Jumat, 24 Agustus 2012

Memilih tanpa Pilihan


Melupakannya adalah bagian tersulit dalam mencintai. Melupakan, menghindari, membuang perasaan ini jauh-jauh itu adalah paket kesulitan yang tak pernah bisa ku gapai. Kalau aku boleh memilih lebih baik aku tak bernapas lagi dibandingkan harus meninggalkan perasaan ini tanpa ujung yang jelas. Percuma juga aku berusaha dan berupaya sekuat tenaga, disaat-saat melupakanmu tinggal satu bagian lagi tiba-tiba dengan senyummu yang indah itu kau datang kau merangkulku kau membicarakan setiap alasan kenapa kau bisa tersenyum.
Hatiku meradang, entah sudah berapa lama luka ini tak pernah sembuh aku pun sudah lupa waktunya. Kau yang tak pernah sadar dengan hatiku, kau yang dengan mudahnya mengatakan kau rindu aku kau sayang padaku kau melarangku untuk pergi kemanapun tanpa kau tau hal itu sudah menjadi janji bagi diriku sendiri.
 
Tapi kenapa disetiap aku membutuhkanmu, kau tak pernah ada. Disaat aku sangat ingin bertemu denganmu kau selalu sedang bersama orang lain. Semua yang kau inginkan selalu aku penuhi dengan cepatnya, semua..meskipun aku tidak bisa memenuhinya tapi aku berusaha untuk menggapainya. Sebaliknya, kau. Kau yang selalu terlihat membanggakan dihadapanku, kau tak pernah sedikit pun membahagiakan aku dan memenuhi satu keinginanku.
Kita memang sangat bertolak belakang, mungkin kita memang tidak ditakdirkan bersama dan mungkin ini hanya perasaanku saja yang terlalu berlebihan terhadapmu. Terhadap dirimu yang kini datang lagi kedalam hidupku.

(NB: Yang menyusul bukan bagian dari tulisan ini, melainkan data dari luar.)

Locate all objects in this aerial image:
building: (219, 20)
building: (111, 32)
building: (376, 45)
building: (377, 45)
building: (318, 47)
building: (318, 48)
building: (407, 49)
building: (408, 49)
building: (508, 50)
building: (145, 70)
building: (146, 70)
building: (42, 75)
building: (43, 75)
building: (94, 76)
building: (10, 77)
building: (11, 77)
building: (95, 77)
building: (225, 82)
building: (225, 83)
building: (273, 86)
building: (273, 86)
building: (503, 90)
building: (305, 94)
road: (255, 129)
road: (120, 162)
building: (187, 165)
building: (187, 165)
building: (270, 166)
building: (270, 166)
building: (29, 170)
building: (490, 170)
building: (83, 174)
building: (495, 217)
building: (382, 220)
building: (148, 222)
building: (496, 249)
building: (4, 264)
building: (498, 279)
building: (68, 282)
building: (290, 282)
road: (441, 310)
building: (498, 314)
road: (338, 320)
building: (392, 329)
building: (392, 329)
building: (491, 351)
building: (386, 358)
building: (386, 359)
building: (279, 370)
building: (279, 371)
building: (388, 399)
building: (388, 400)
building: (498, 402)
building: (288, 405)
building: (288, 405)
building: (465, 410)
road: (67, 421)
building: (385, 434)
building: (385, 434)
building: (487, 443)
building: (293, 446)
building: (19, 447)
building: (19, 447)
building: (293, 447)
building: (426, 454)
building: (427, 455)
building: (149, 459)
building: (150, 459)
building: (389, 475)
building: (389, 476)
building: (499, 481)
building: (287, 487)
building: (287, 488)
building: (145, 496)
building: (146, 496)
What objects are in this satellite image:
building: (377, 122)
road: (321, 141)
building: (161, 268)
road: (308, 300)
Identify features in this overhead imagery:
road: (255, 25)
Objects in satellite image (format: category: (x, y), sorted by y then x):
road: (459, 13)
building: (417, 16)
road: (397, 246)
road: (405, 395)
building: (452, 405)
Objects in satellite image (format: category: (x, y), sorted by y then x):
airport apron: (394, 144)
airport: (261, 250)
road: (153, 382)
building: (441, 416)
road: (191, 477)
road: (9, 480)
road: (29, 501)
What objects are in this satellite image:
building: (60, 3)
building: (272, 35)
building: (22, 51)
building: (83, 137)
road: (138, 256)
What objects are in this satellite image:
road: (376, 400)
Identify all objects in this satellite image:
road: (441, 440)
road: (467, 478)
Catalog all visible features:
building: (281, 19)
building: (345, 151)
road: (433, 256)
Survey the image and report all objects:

“kangen.” Ucapanmu tadi siang cukup membuatku tercengang begitu hebatnya. Memang ini sudah kau ucapkan berkali-kali dan memang seharusnya aku tak perlu tercengang untuk kesekian kalinya. Tapi tak bisa. Kini pikiranku berputar ke beberapa jam yang lalu.
“lo nggak mau bales kangen gue?” tanyanya begitu polos sambil memandangku. “Hah? Bales kangen lo? Hahaha.” Aku sangat bingung terhadapnya, kenapa dia sangat mudah memojokkan aku dan perasaanku. Ku rasa dia tak bodoh pasti dia tau perasaanku selama ini, pasti dia mengerti maksud tawaku.
“Ternyata bener, lo emang nggak pernah percaya sama gue.” Ucapnya terakhir kali sambil bangkit dari sampingku dan pergi meninggalkan aku begitu saja tanpa ada sedikitpun penjelasan.
Dan kali ini, aku merasakan sakit yang menusuk jantungku lagi. Ternyata usahaku untuk menghindarinya tidak berhasil lagi kali ini. Dia yang membuat semua ini menjadi gagal, aku tak bisa melihat sosok mata teduh itu lagi. kurasa aku akan terus merasakan gagal kalau aku terus berada di dekatnya atau pun berada disatu lingkungan bersamanya.
Aku harus menghindarinya.....

Dan akhirnya, aku tersadar semakin lama aku berusaha untuk mengindarinya semakin lama juga aku akan bersamanya. Aku semakin mengerti kenapa waktu selalu mempertemukan aku denganmu, kenapa waktu seperti melarang aku denganmu berpisah. Sebenernya itu bukan kehendak waktu tapi usahaku lah yang membuat semua seperti bukan keinginanku. Aku sendiri yang selalu mempertemukan diri denganmu.
Aku tidak akan berusaha apapun untuk menjauhi dirimu, aku akan bersikap biasa saja. Aku akan mengalir seperti perahu yang kehilangan arah ditengah lautan, aku akan menjadi kertas kosong yang akan menunggu si penulis menorehkan tinta dan membentuk garis diatas kertas itu, dan aku akan menjadi kain kanvas kosong yang menunggu sang seniman menorehkan cat warnanya untuk memberi kehidupan bagi lukisannya.

Terbiasa. Aku akan mencoba terbiasa, terbiasa hidup terombang-ambing karena perasaan ini sehingga nantinya hatiku akan merasakan kenetralan sendiri. Semoga saja disaat aku terbiasa seperti ini tingkat rasa sayangku padamu belum berkurang sedikitpun. Dan semoga saja harapanku belum berubah sedikit pun.